• **Work to complete**:
Return the listing below unchanged, but without pictures.

* * *

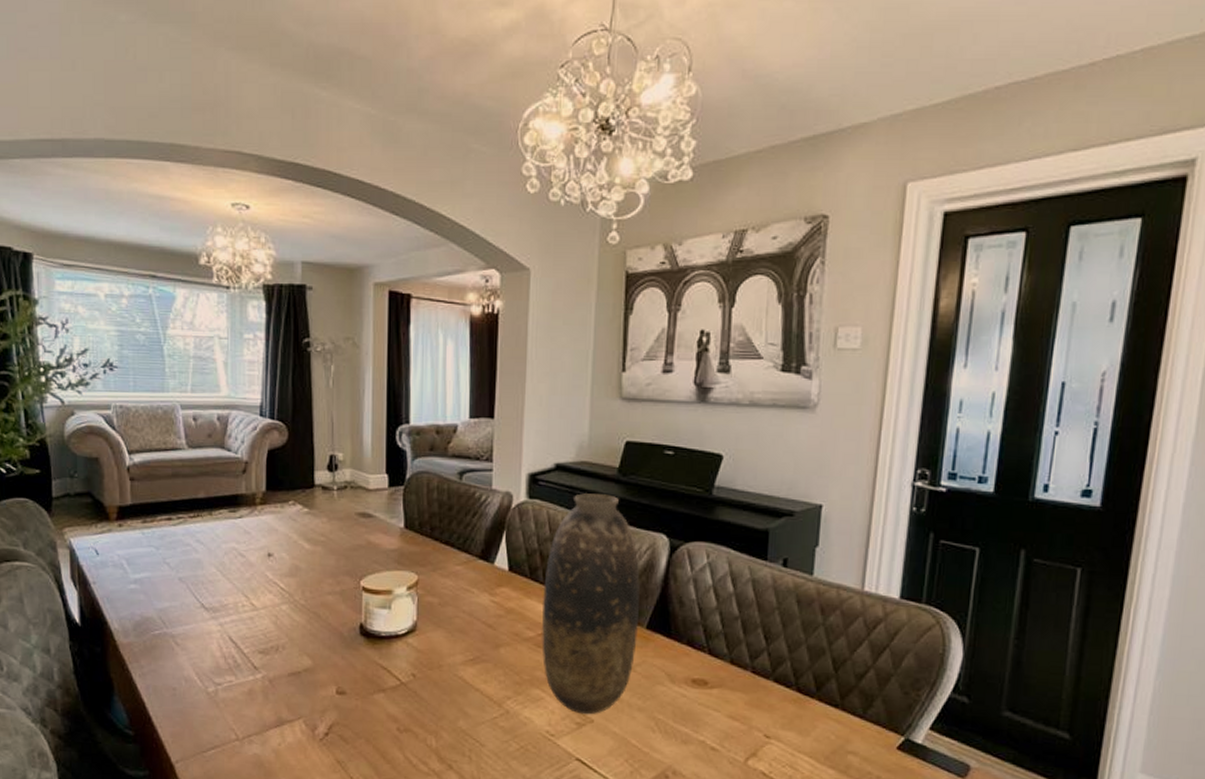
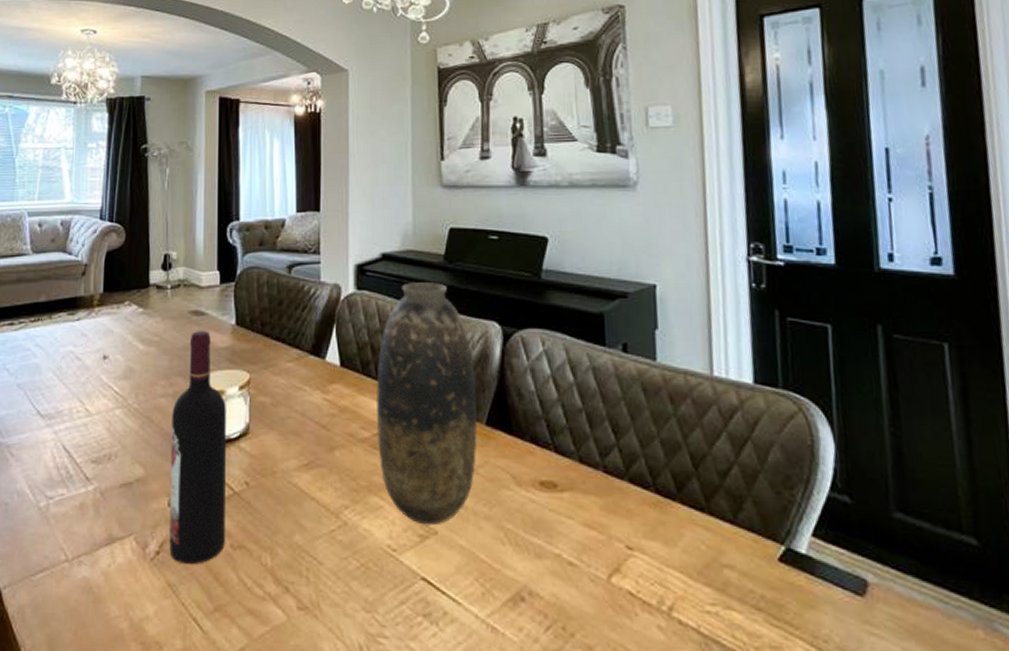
wine bottle: none [338,532,394,745] -> present [169,331,226,565]

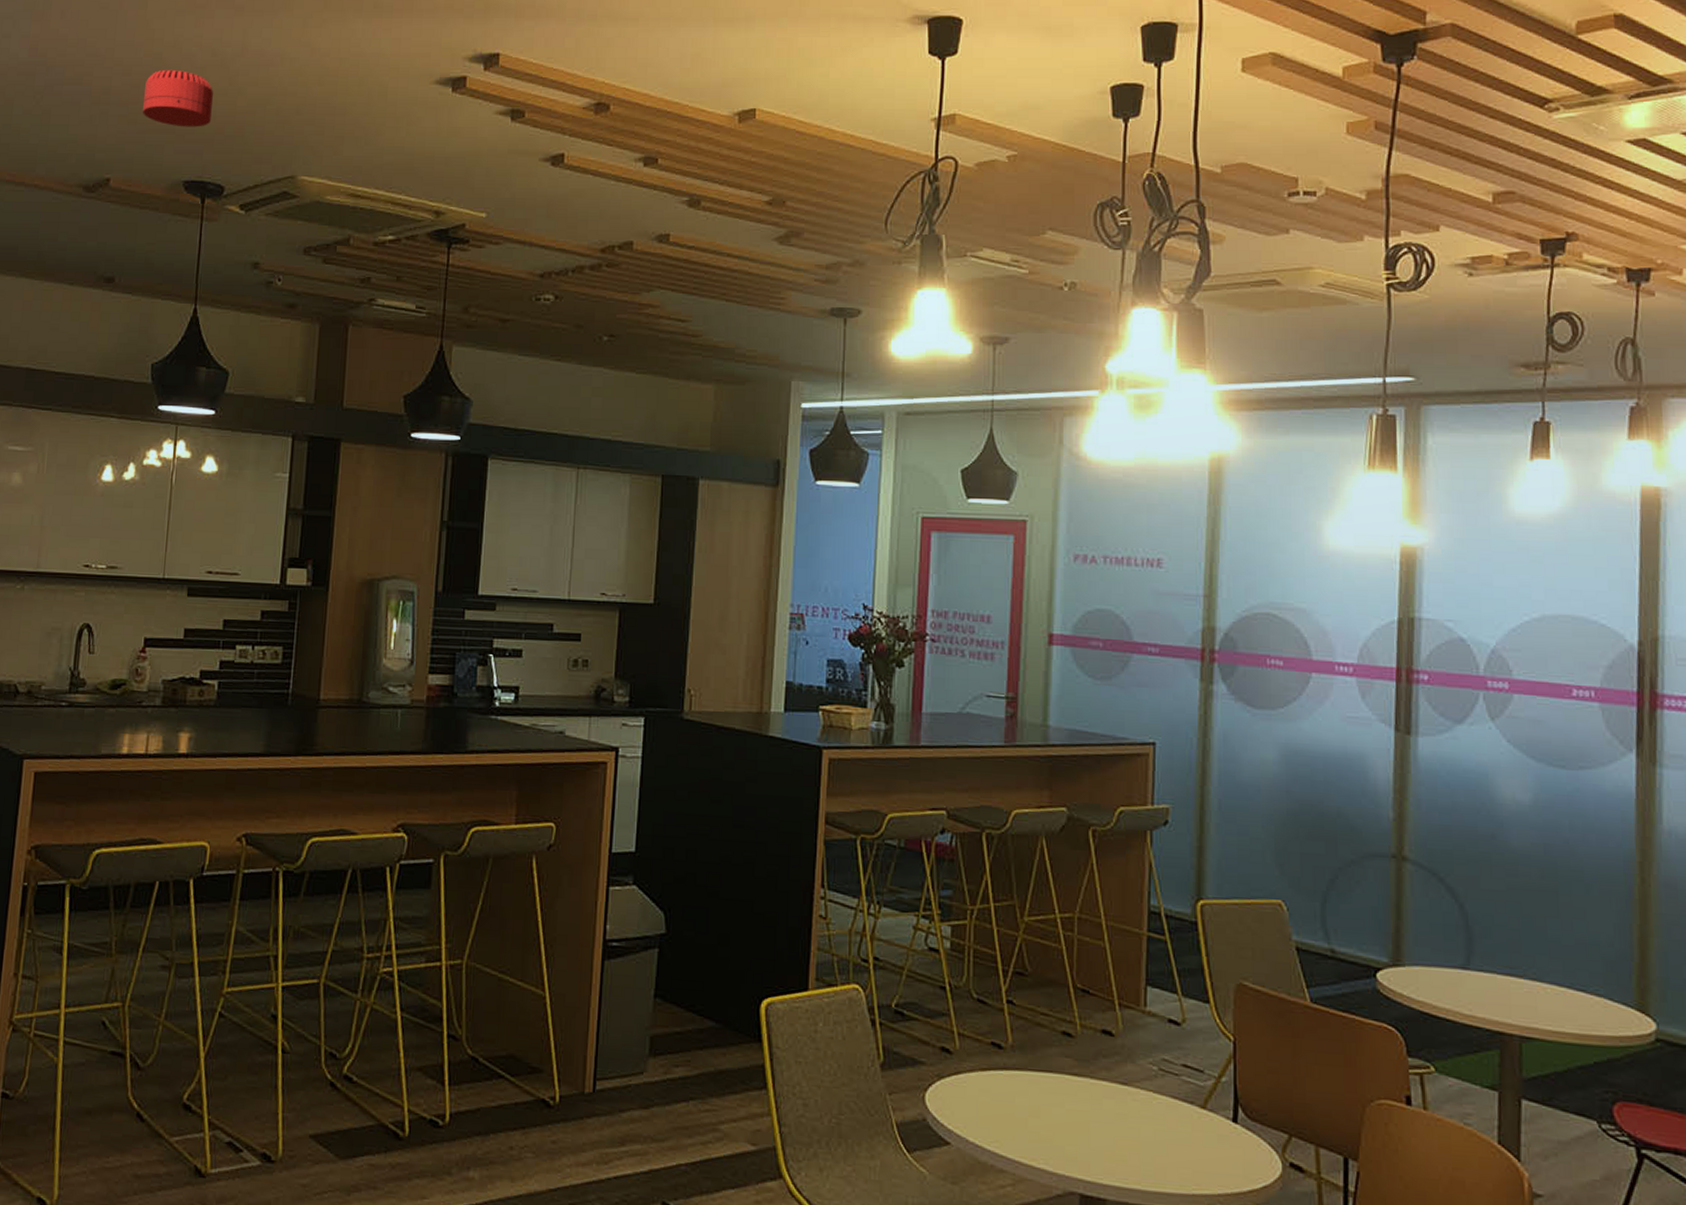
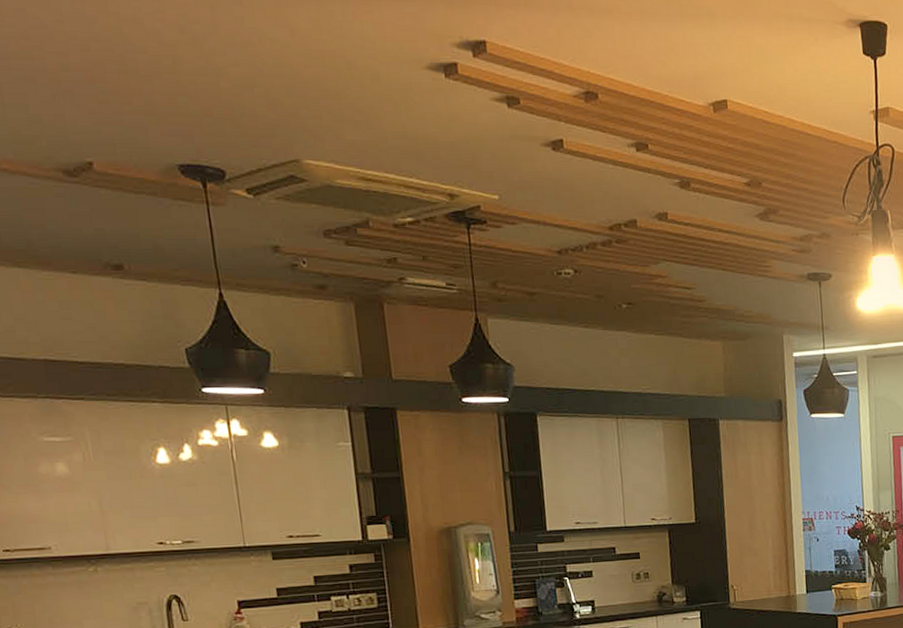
smoke detector: present [142,69,213,127] -> none [109,46,195,109]

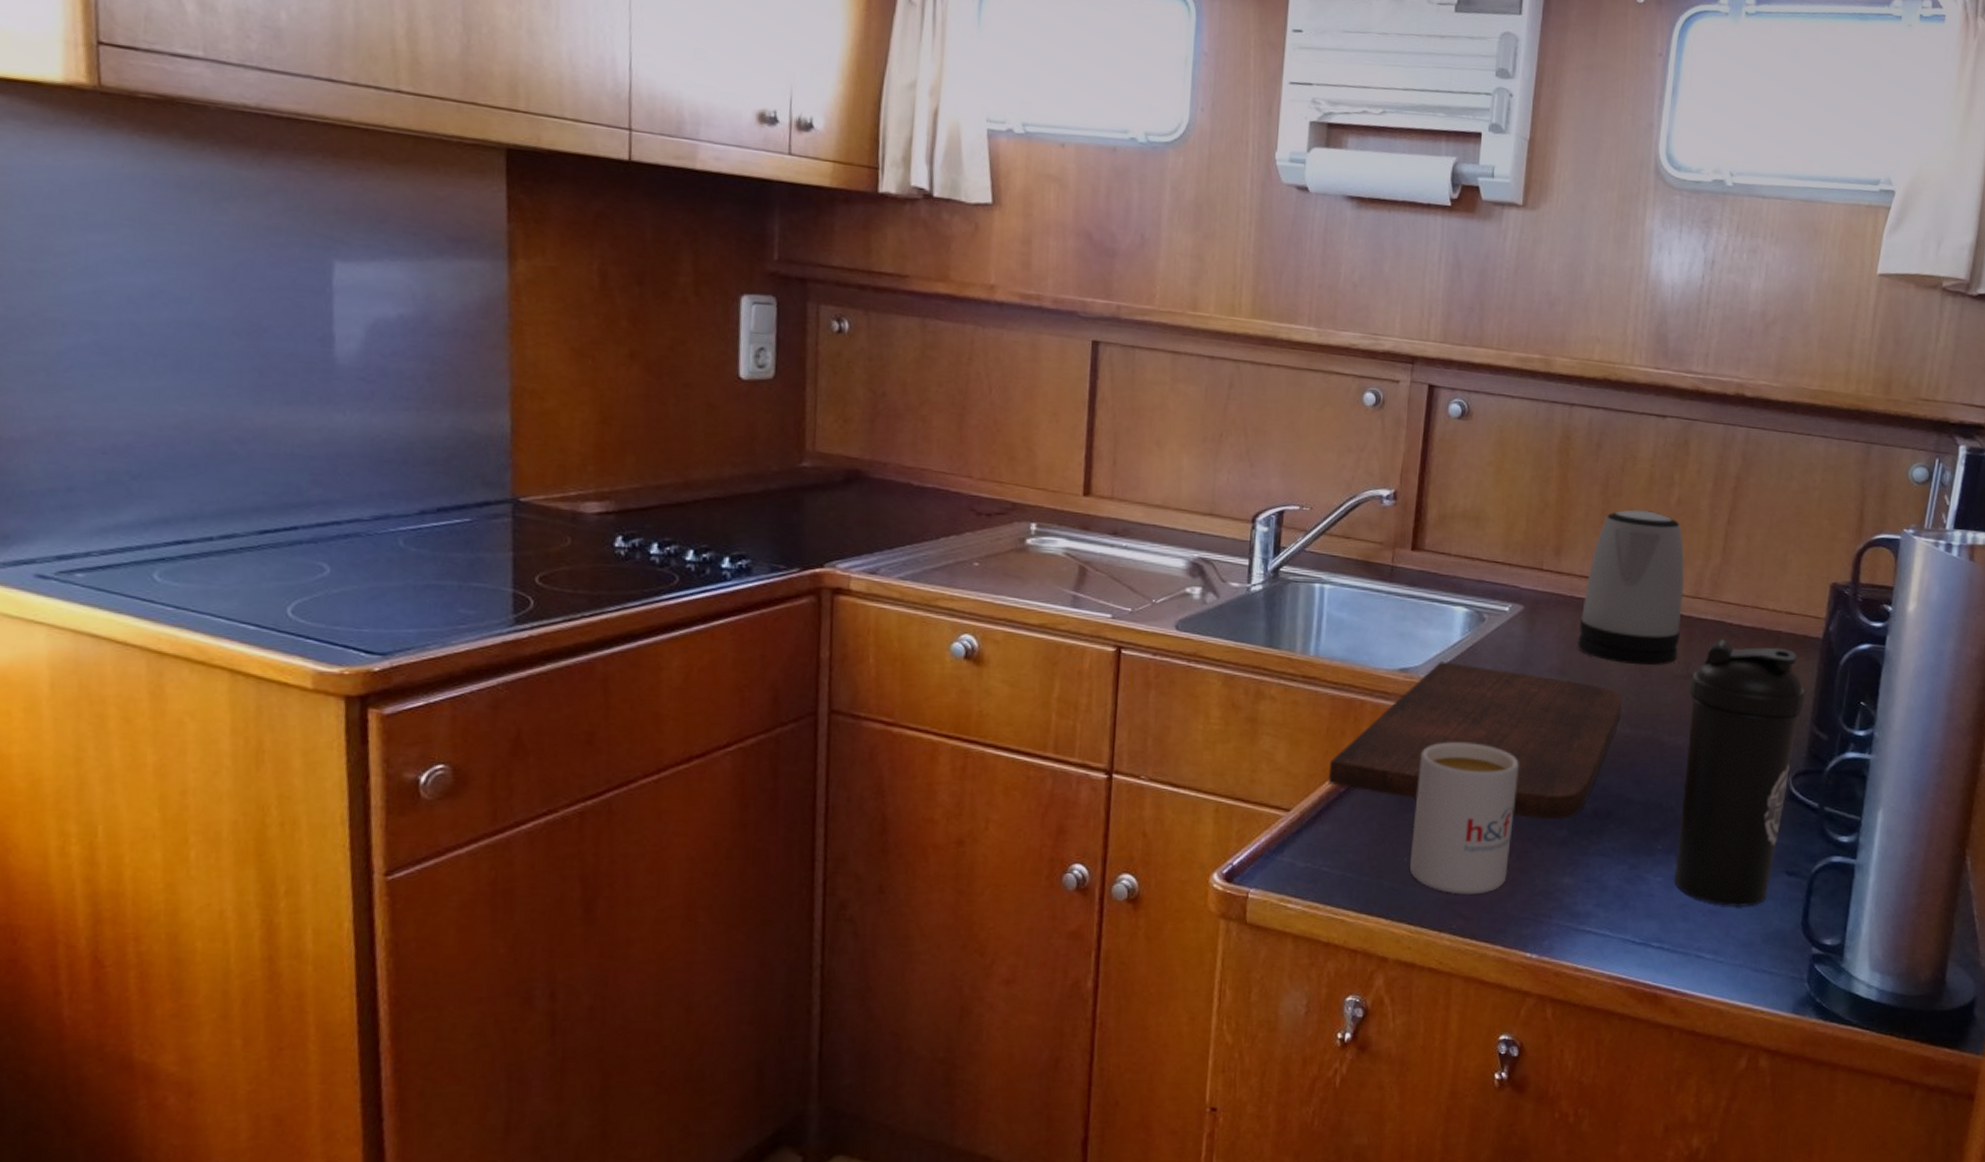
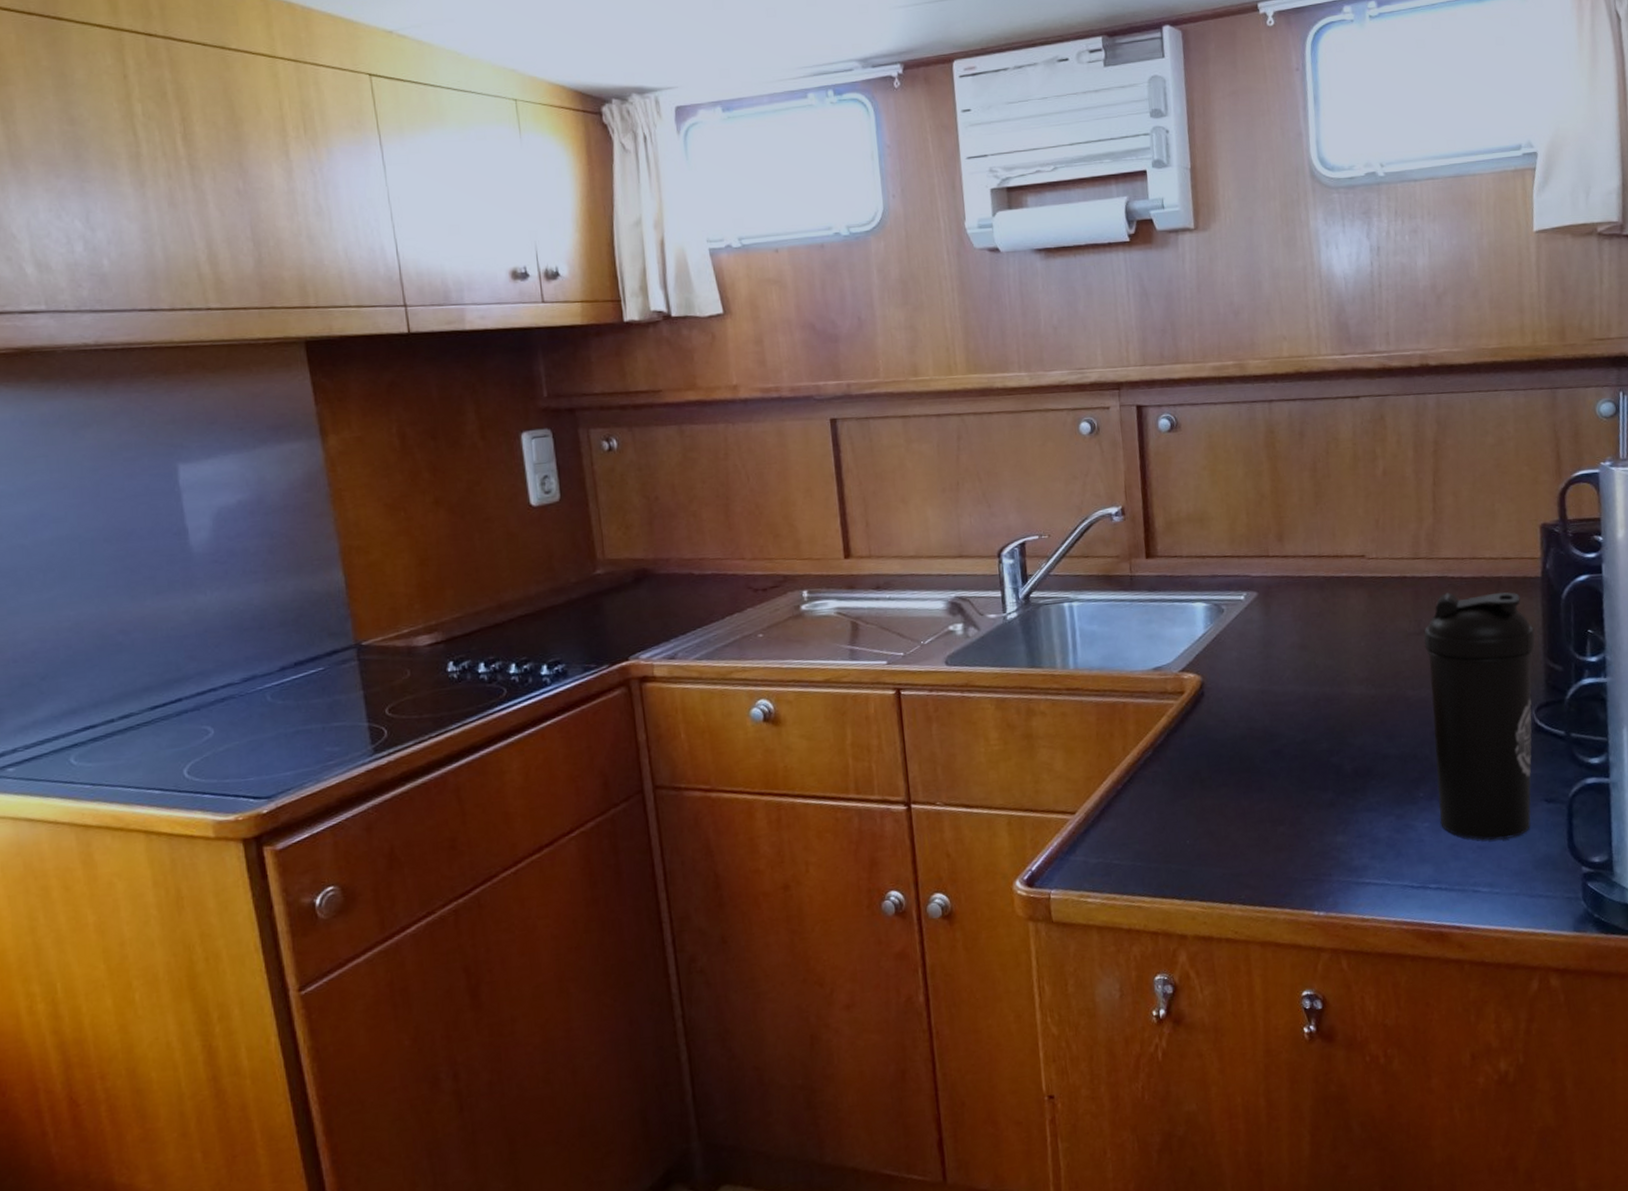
cutting board: present [1328,661,1623,820] -> none [1104,654,1365,787]
mug: present [1410,742,1519,895] -> none [1185,725,1284,867]
kettle: present [1578,509,1685,666] -> none [1311,485,1408,631]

* * *

• **Written response**:
wine bottle: none [338,532,394,745] -> present [169,331,226,565]

smoke detector: present [142,69,213,127] -> none [109,46,195,109]

cutting board: present [1328,661,1623,820] -> none [1104,654,1365,787]
mug: present [1410,742,1519,895] -> none [1185,725,1284,867]
kettle: present [1578,509,1685,666] -> none [1311,485,1408,631]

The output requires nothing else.